__The problem__
Would you restate the listing word for word, with the images omitted?

__Given material__

+++

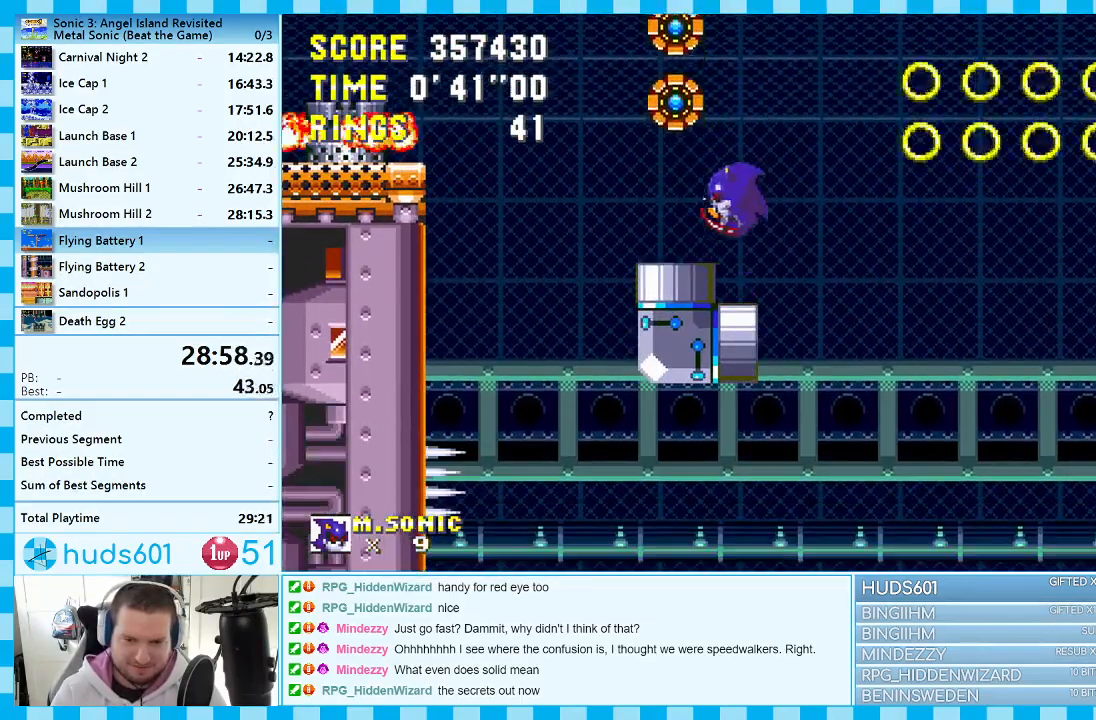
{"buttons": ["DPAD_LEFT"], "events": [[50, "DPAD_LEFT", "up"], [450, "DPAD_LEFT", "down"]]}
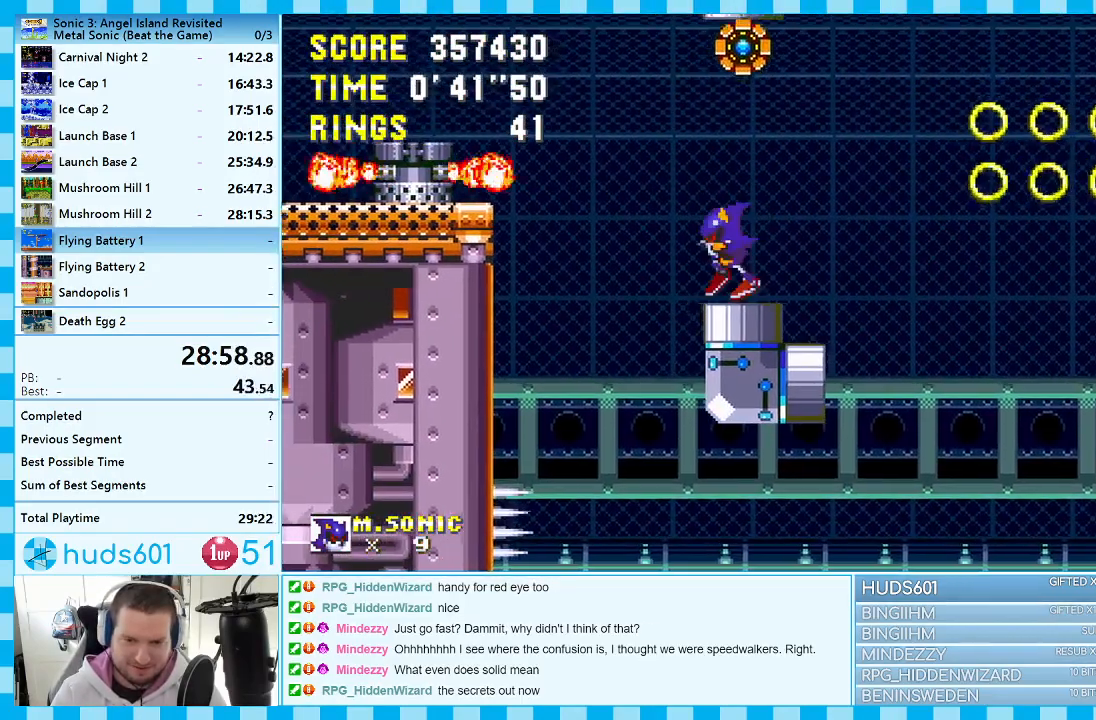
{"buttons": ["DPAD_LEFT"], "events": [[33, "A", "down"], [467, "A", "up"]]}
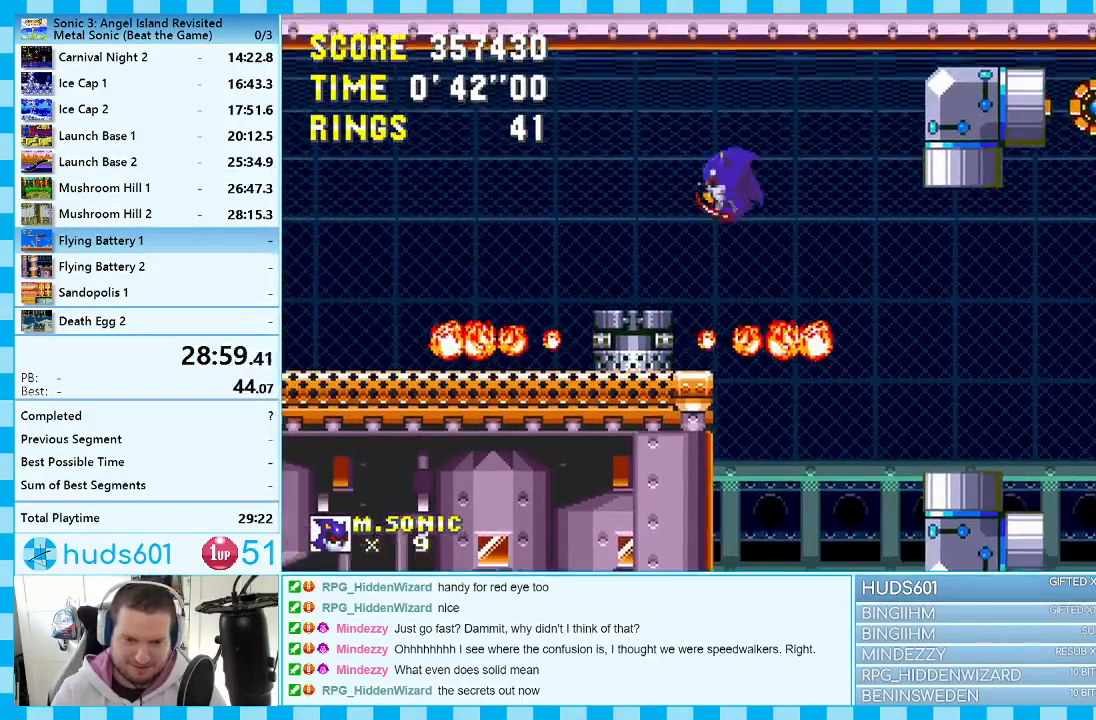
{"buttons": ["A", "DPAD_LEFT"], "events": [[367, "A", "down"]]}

+++

__Solution to this exercise__
{"buttons": ["DPAD_LEFT"], "events": [[50, "DPAD_LEFT", "up"], [450, "DPAD_LEFT", "down"]]}
{"buttons": ["DPAD_LEFT"], "events": [[33, "A", "down"], [467, "A", "up"]]}
{"buttons": ["A", "DPAD_LEFT"], "events": [[367, "A", "down"]]}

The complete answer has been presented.